Autre exemple de grosses manipulations, on a appris récemment l’ampleur du lobbying de la société Monsanto, qui est allée super loin pour défendre son glyphosate. En vrac, Monsanto a fait pression sur des expert·e·s scientifiques critiques de ses produits, a employé des faux·sses journalistes ou des faux·sses chercheurs·euses pour tenter de décrédibiliser des études trop négatives, et a même rémunéré des scientifiques et des expert·e·s reconnu·e·s pour qu’iels publient en leur nom des études favorables au glyphosates, études qui avaient en réalité été écrites par des employé·e·s de Monsanto (une pratique qui s’appelle le « ghostwriting »). Pour convaincre l’opinion publique, la firme a négligé aucun domaine, elle a même embauché des « trolls » sur internet pour publier des commentaires favorables au glyphosate sur les sites de presse qui en parlent ou sur les réseaux sociaux. La société est même allée jusqu’à créer et financer des faux groupes d’agriculteurs·trices favorables au glyphosate dans au moins sept pays européens, groupes qui ont été présents sur plus d’une trentaine de salons de l’agriculture et autres foires agricoles pour leur donner l’air vrai !
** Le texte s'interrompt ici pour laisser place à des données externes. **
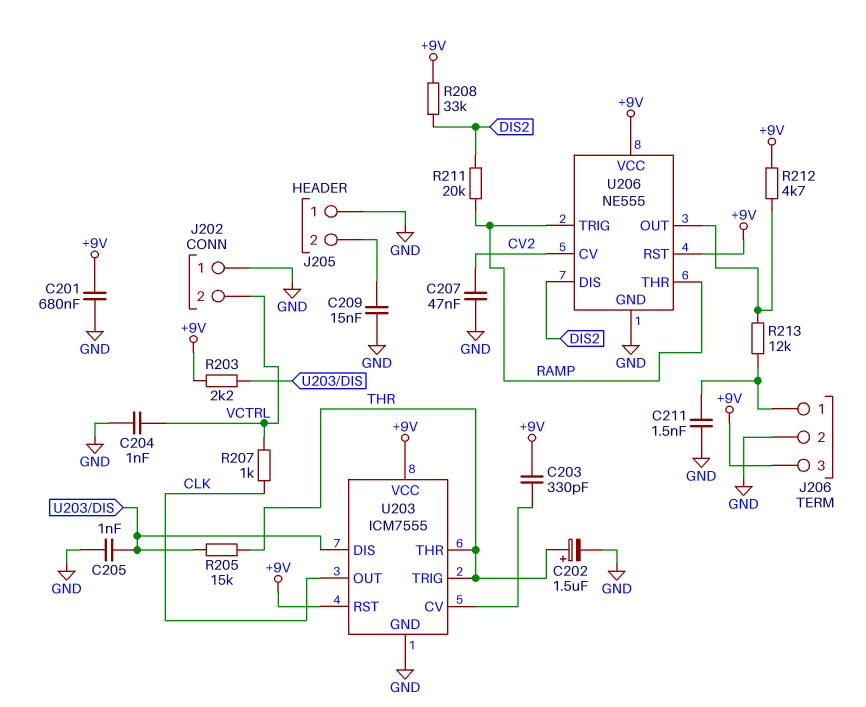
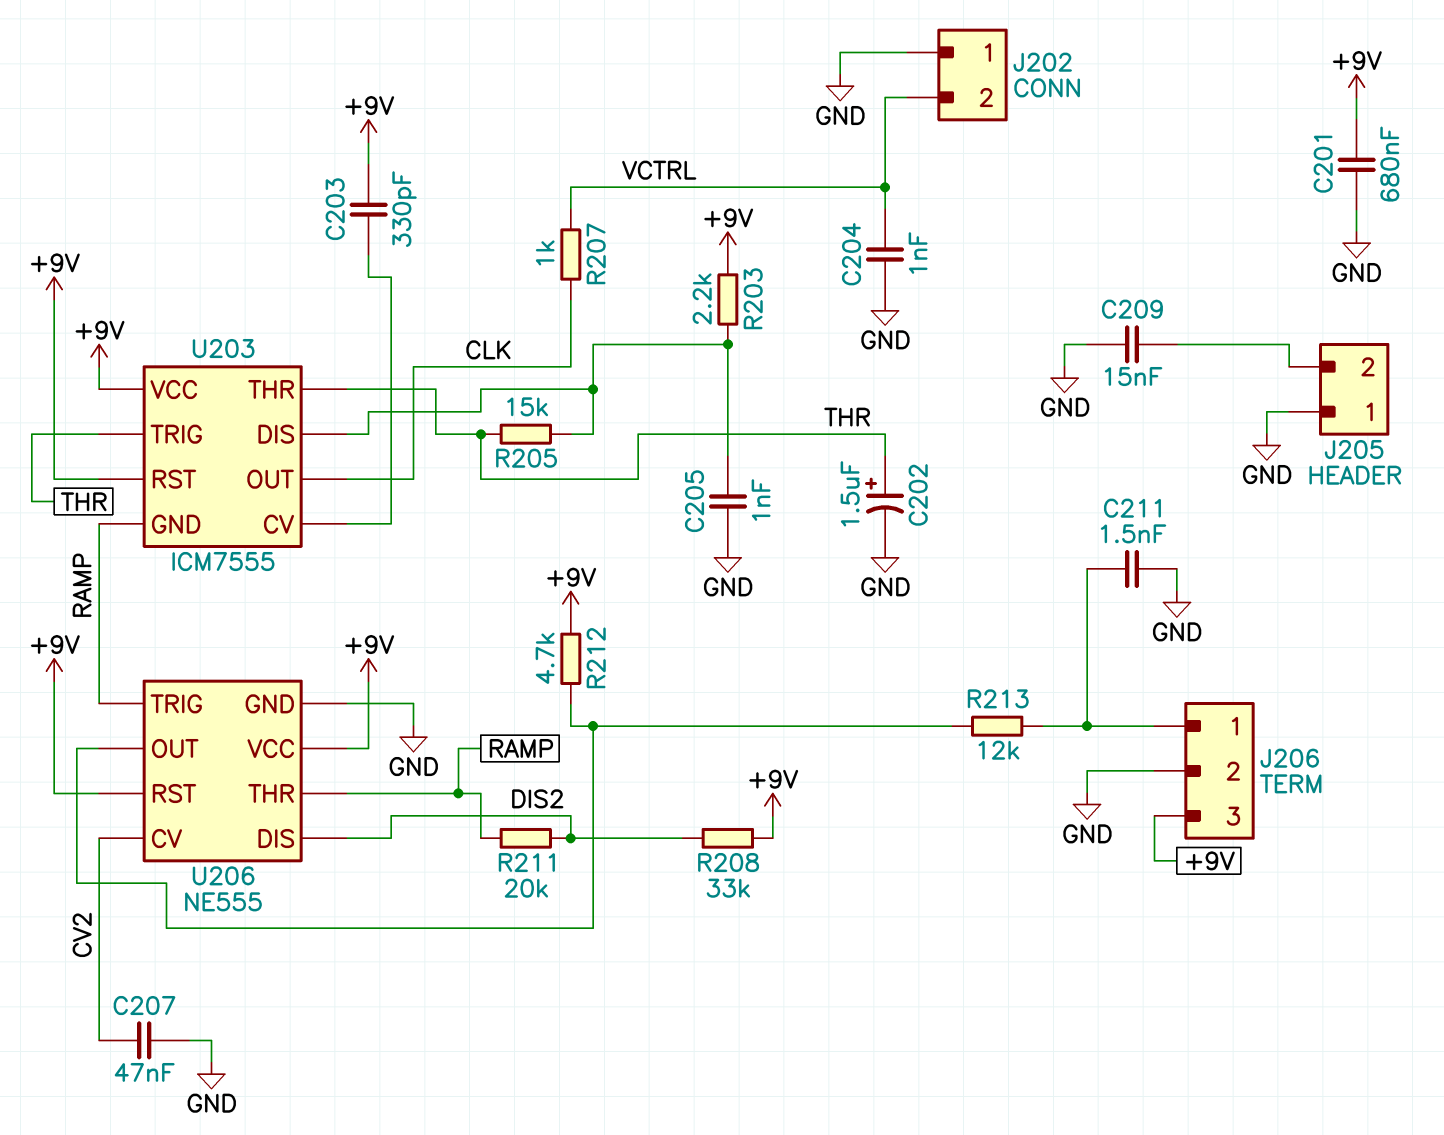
U203 pin GND: GND -> RAMP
Donc voilà ces quelques exemples pour montrer que les lobbyistes reculent devant rien pour défendre leurs intérêts, et sont prêts à y mettre le prix pour arriver à « convaincre », et on va voir que ça va jusqu’au chantage économique, et la corruption directe.

Le chantage économique

Alors le chantage économique, je sais pas vraiment si c’est considéré officiellement comme de la corruption (je suppose que ça dépend des cas), mais c’est quand même un énorme moyen de pression du patronat sur les élus. En gros, les entreprises ont un pouvoir économique, et un impact économique énormes sur la société, et elles en jouent pour faire pression, au niveau local comme national.

Au niveau local, ça peut prendre la forme d’un chantage aux subventions : les entreprises, elles sont souvent « partenaires » d’événements festifs locaux ou de manifestations culturelles, ou de clubs de sport par exemple. Eh bien elles peuvent menacer de retirer ces subventions si elles obtiennent pas les décisions politiques qu’elles attendent, et parfois ça peut se chiffrer en dizaines de milliers d’euros par an, ce qui voudrait dire la disparition de tel club ou manifestation culturelle locale.

C’est ce qui s’est passé quand un certain nombre de villes qui étaient en gestion privée des eaux ont tenté de repasser en régie publique (parce qu’elles se sont rendu compte que le privé était plus cher et pas meilleur) : les entreprises qui géraient ces marchés (comme Veolia ou Suez) ont tenté de faire pression sur les élus locaux (entre autres) de cette façon, par des chantages aux subventions.

Autre chantage possible : le chantage à l’emploi. Le chantage à l’emploi, c’est un grand classique : les entreprises vont tout simplement menacer de fermer telle usine qui se trouve dans la région pour la délocaliser ailleurs, ou de pas s’installer dans telle région où ils envisageaient de s’installer, pour peser sur les décisions des élus. Ce chantage peut se faire au niveau local (« adieu les 300 emplois de l’usine du coin si j’obtiens pas tel marché public »), mais aussi à plus grande échelle.

Un exemple très connu, c’est celui de l’ERT (« European Round Table of Industrialists », ou la « Table ronde des Industriels européens » en français), un groupe créé en 1983, et qui est un des plus importants lobbys européens, qui rassemble aujourd’hui cinquante des plus grandes multinationales européennes, donc un gros truc. Eh bien ce groupe d’intérêts est connu, entre autres, pour avoir pratiqué un lobbying très agressif en faveur de la création du marché unique européen, notamment en menaçant de délocaliser les activités desdites entreprises dans d’autres pays s’il n’obtenait pas les conditions économiques qu’il souhaitait (« The Brussels business », documentaire, 2012). Et ce lobbying a bien sûr été couronné de succès, puisque les préconisations économiques du groupe ont été largement reprises dans les textes européens, et que le marché unique européen a été créé comme c’était exigé.